Document passage:
====
Advanced Workout

Day 1:

A1: Pull Ups 6-8 reps

A2: Bent Over Row (Prone Grip) 10-12 reps

A2: DB Rear Delt Fly 12-15 reps

Rest 90sec Repeat 4 sets

B1: Bent Over Row (Neutral Grip) 6-8 reps

B2: DB Pull Over 10-12 reps

B3: Trap 3 Raise 12-15 reps

Rest 90sec Repeat 4 sets

C1: Seated External Rotators 12-15 reps

C2: Side Plank 45 sec each

No Rest, Repeat 3 sets

Day 2:

A1: Sumo Hybrid Deadlift 6-8 reps

A2: Sliding or Rolling Hamstring Curl 10-12 reps

A3: 1 Leg Glute Bridge 10-12 reps each

Rest 90 sec Repeat 4 sets

B1: Squats 6-8 reps

B2: Step Back Lunge 8-10 reps each

B3: Quick Steps or skipping 30sec

Rest 90sec Repeat 4 sets

C1: Cossack Squats 8-10 reps each

C2: Box Jumps 5-6 reps or Kettlebell Swings 10-12 reps

Rest 60sec Repeat 3 sets

Day 3:

A1: Flat Chest Press 6-8 reps

A2: DB Lateral Raise 12-15 reps

A3: Scapular Push Ups or Handstands 10-12 reps

Rest 90sec Repeat 4 sets

B1: Incline Chest Press 6-8 reps

B2: DB Front Raise 12-15 reps

B3: Plank to Downward Dog ar Beast Reaches 8-10 reps each

Rest 90sec Repeat 4 sets

C1: Walking Plank 8-10 reps

C2: Laying External Rotators 12-15 reps each

Rest 30sec Repeat 3 sets

Day 4:

A1: Jumping Lunges 30 sec

A2: Burpies 30 sec

A3: Bear Crawl 30 sec

Rest 30sec, Repeat 4 sets

B1: Skater Jumps 30 sec

B2: Sprinter Skip 30 sec

B3: Bear Crawl 30 sec

C: 40 meter sprint

Rest 30sec, Repeat 4 sets

This program assumes you have heavy weights. That’s why the rep ranges are as low as 6-8.
====
Given data:
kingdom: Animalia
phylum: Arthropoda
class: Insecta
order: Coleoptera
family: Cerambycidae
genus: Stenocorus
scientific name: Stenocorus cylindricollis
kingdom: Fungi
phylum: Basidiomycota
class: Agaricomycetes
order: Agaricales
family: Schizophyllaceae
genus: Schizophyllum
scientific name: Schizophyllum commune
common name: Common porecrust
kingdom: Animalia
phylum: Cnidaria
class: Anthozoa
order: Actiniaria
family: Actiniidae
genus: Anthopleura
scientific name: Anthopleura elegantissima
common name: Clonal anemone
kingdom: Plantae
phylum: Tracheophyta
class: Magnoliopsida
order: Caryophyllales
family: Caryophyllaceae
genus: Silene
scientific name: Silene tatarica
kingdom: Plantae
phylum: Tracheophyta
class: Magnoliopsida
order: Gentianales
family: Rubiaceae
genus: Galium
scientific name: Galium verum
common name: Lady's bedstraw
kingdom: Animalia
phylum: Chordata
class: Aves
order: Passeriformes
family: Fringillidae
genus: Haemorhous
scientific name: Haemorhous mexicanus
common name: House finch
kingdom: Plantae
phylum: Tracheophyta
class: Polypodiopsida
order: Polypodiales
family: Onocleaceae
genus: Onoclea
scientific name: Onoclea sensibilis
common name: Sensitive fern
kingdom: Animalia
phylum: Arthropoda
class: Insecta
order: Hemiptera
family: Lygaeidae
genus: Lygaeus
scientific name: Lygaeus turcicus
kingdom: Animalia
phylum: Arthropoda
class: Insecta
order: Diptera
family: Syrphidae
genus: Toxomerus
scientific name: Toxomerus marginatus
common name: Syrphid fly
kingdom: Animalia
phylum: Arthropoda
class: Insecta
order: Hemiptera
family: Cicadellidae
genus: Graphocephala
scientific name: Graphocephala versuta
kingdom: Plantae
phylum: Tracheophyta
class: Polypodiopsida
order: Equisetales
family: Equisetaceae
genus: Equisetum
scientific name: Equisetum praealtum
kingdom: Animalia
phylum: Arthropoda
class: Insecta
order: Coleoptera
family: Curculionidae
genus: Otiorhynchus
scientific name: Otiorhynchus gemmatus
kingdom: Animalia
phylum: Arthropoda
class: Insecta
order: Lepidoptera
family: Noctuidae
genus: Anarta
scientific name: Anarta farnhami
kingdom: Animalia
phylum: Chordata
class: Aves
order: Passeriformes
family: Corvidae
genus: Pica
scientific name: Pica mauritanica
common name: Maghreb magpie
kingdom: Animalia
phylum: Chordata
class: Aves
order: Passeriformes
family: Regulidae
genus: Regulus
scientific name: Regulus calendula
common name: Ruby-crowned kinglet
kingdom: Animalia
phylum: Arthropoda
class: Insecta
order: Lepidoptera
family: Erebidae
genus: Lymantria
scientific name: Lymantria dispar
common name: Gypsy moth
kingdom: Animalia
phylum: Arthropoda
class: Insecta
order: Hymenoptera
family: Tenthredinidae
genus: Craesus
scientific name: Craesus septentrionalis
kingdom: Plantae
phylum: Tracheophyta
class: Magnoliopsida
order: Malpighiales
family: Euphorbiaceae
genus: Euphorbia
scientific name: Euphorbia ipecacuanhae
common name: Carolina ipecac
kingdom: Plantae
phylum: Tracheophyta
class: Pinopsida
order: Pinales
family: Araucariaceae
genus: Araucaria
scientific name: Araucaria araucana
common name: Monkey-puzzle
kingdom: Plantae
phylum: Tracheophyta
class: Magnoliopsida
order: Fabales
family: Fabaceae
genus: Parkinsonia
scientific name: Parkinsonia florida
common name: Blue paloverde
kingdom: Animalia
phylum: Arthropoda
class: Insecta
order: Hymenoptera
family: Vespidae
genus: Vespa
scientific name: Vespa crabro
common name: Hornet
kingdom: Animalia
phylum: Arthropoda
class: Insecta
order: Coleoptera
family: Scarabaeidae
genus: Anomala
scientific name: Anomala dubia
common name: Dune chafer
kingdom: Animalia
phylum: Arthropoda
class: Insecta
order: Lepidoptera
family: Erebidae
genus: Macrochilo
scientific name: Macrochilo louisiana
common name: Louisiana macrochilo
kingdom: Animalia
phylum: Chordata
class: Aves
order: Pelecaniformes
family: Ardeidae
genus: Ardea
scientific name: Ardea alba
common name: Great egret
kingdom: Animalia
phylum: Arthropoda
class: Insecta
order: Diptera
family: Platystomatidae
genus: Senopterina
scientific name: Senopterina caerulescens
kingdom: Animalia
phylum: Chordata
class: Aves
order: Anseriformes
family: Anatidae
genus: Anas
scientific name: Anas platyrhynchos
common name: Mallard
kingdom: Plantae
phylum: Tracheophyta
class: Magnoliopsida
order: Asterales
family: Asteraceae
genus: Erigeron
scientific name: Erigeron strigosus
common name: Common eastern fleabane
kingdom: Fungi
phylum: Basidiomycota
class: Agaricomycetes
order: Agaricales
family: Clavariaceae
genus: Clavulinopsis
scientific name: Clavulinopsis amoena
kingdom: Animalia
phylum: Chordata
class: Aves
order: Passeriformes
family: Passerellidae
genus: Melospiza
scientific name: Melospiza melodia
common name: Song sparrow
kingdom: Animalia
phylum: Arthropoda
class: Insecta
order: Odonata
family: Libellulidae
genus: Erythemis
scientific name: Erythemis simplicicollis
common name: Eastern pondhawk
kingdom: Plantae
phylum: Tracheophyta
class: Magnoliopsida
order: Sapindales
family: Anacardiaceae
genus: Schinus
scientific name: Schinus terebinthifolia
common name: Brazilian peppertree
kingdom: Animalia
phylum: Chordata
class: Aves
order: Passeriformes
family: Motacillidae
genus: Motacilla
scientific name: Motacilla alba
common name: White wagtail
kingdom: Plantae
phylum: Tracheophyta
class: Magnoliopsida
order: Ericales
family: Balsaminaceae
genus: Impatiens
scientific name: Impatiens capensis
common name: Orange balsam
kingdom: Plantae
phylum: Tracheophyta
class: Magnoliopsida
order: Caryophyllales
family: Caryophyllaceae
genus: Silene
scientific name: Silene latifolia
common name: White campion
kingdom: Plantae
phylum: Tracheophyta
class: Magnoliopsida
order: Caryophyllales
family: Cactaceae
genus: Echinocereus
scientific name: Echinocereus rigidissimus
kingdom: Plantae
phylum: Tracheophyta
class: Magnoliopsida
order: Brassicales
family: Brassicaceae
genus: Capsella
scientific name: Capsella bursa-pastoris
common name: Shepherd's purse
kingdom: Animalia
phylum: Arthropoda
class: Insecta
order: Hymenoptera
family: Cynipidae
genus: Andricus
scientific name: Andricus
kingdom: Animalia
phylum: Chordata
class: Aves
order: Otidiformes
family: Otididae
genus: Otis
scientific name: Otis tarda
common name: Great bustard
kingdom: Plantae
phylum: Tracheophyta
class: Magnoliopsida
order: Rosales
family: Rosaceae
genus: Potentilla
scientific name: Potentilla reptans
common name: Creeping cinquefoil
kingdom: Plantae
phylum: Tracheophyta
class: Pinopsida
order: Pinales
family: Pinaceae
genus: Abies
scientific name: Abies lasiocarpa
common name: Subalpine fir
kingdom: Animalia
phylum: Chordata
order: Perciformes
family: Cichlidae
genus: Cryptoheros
====
Prompt: Please set down the stretch of the advanced workout from "B3: Bear Crawl" through "low as 6-8.", word for word.

Response to the exercise:
B3: Bear Crawl 30 sec

C: 40 meter sprint

Rest 30sec, Repeat 4 sets

This program assumes you have heavy weights. That’s why the rep ranges are as low as 6-8.